The gala night in Stockholm at the signing of the convention was a night filled with excitement, accomplishment, and affirmation as we were hosted by Sweden in a magnificent museum with the largest wooden boat that I have ever seen - right in the middle of the reception hall! That night I presented John Buccini and Klaus Tpfer with painted ostrich eggs. Stephanie Meakin and I first got the idea while in South Africa where we saw these beautifully painted ostrich eggs in many stores. I picked up three unpainted eggs and a young Inuk artist and mother painted Arctic scenes on them. The gesture symbolized a bridging of North and South and the eggs were well received. During the evening, UNEP presented me with an award for ICC, "in recognition of contributions to the "POPs Club" leading to the successful completion of the Stockholm convention on POPs."

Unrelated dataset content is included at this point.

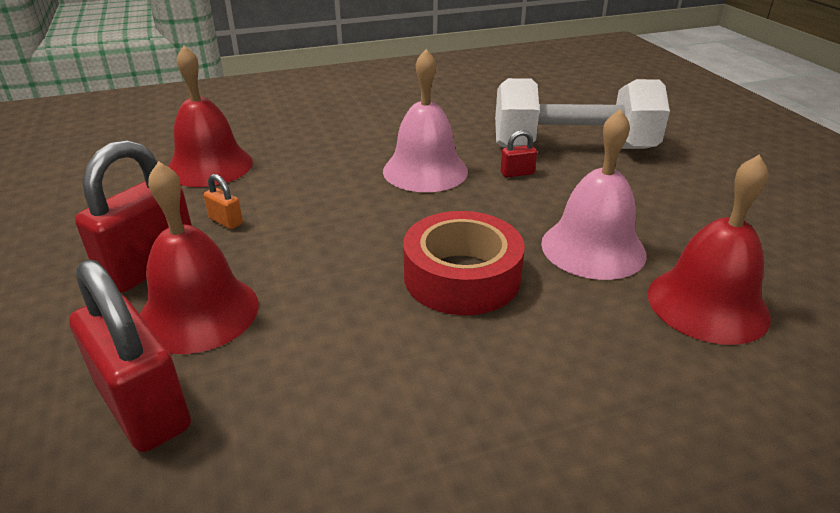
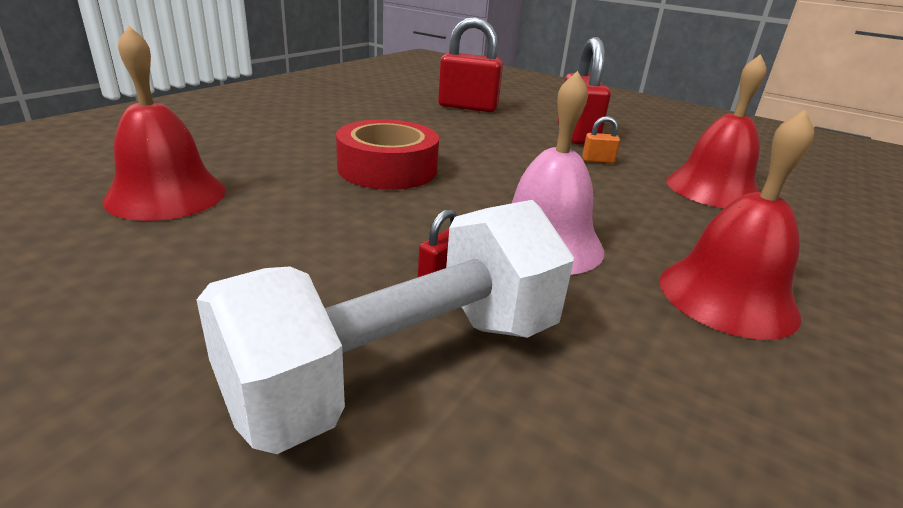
camera: 140 degrees right, 5 degrees down
red bell [140,161,259,354] -> red bell moved to [660,110,814,340]
pink bell [541,109,647,280] -> none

I have a habit of picking up pennies as I walk. I call them my pennies from heaven or angels that keep me connected to source and reassure me that I am on the right path. As Stephanie Meakin and I were transferring planes at Heathrow Airport, on our way to Stockholm, we were racing down the hall to catch our flight and I was, as usual, picking up pennies. Stephanie, who was hurrying me along as I picked up these pennies, was somewhat puzzled until, once on the plane, I explained what they represented for me. So you can well imagine the amazed reaction from Stephanie at the gala in Stockholm when Klaus Tpfer presented me with what he called a "lucky penny," which he had given to John Buccini at the onset of these negotiations to ensure luck in his new role as chair. John returned the penny to Klaus that evening and in turn Klaus presented my "lucky global penny" to me - directly from my angels I say.

As challenging as this work has been, it has been uplifting and rewarding because we achieved a convention that will eventually make our Arctic environment and eating our country food safe once again and because the teachings and lessons of the journey were invaluable for me and for our people. Because we engaged in the politics of influence rather than the politics of protest, we were able to exert influence out of all proportion to our numbers.

Though small in numbers, we became equal partners in a world of millions and helped to re-awaken a conscience. Though small in numbers and up against vested interests seeking the status quo, we were neither intimidated nor afraid in our attempt to save our cultural way of life, for the power itself was in the attempt. I have been changed forever just by the energy of that attempt.